Exploring and understanding the root causes of the problem is a better starting point. Causes are like onions, they have layers (Or maybe they are like parfaits). One approach to finding root causes is to repeatedly ask: Why is this happening? Let’s try this out.
Why is everyone so busy, yet nothing is getting done?
The answer is likely we have too much work in progress. When we pursue too many goals at once, we do more task switching. We work a little bit towards one goal, then a little bit on another, and so on. Progress on each is slow.
But wait! There’s more. As the number of items in progress goes up, we spend more time talking about the work and less time actually doing the work. We have meetings. We create and read: emails, chat messages, reports, and dashboards. Everyone in the organization is very busy, yet progress on each goal is getting slower and slower.
Why do we have too much work in progress?
Often, the problem is a lack of prioritization. Too many people are asking for too many things, and there isn’t clarity about which goals should be deferred so that other goals can be completed quickly. True prioritization results in a strictly ordered list. No two goals can have the same priority.
Why aren’t our goals effectively prioritized?
Frequently, I find that leaders have surprisingly little visibility into what people are working on and why they are working on those things. The goals that are driving work aren’t visible. Without this visibility, leaders can’t effectively prioritize them.

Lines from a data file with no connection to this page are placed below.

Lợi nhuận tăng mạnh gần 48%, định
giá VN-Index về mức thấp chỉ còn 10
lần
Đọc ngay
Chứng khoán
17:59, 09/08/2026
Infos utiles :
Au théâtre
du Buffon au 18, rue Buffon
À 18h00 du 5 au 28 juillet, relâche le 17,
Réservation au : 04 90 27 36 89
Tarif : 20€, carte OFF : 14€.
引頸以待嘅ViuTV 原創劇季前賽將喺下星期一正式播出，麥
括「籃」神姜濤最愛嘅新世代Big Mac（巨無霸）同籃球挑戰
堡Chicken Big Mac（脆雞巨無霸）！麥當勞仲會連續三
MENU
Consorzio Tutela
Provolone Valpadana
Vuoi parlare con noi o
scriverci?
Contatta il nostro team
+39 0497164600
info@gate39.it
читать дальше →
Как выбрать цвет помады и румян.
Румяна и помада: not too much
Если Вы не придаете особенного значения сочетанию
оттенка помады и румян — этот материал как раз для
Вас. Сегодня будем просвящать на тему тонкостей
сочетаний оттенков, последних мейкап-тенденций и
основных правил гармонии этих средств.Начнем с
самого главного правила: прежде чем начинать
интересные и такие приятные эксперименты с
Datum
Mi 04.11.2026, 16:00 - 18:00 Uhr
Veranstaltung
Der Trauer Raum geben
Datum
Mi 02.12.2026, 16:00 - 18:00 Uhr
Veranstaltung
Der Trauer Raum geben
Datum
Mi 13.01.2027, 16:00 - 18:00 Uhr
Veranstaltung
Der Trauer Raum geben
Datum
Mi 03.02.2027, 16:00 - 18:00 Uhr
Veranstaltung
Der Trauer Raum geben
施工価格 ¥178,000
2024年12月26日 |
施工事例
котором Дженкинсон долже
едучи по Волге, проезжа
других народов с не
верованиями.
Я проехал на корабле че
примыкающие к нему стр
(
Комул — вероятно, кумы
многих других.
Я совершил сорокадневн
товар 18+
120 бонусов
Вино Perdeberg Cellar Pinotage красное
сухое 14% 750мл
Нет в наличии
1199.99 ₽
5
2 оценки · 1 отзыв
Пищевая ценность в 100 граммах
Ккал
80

Why aren’t our goals visible?
Most organizations aren’t properly using the product backlog to make all of the work (goals) visible. Frequently, people are actually working from multiple pseudo-backlogs. This makes it very hard to see all of the goals that are driving people to do work.
Root Cause & Solution
We can pause our analysis here and declare that we’ve found a root cause and a solution. The original problem was that everyone is super busy, and yet things take forever to get done. A root cause appears to be that people are working from multiple pseudo-backlogs instead of a single product backlog as scrum intends.
The product backlog is an open and transparent artifact – everyone involved can easily inspect it to know what goal is top priority, and what goals will be deferred so that the top priority can be completed quickly. It’s worth mentioning that the product backlog might actually contain goals for multiple products, or even things that we might not think of as products. (The terminology of scrum is imperfect, alas.) The key thing is that a scrum team works from one product backlog and it is the single list of goals for the team.
All we need to do is identify the pseudo-backlogs, and move those goals into the product backlog. Each team will work on goals from a single product backlog. We’ll be able to see the goals, prioritize them, limit work in progress, and the problem will be solved. People will be more focused, less overwhelmed, and things will get done much faster.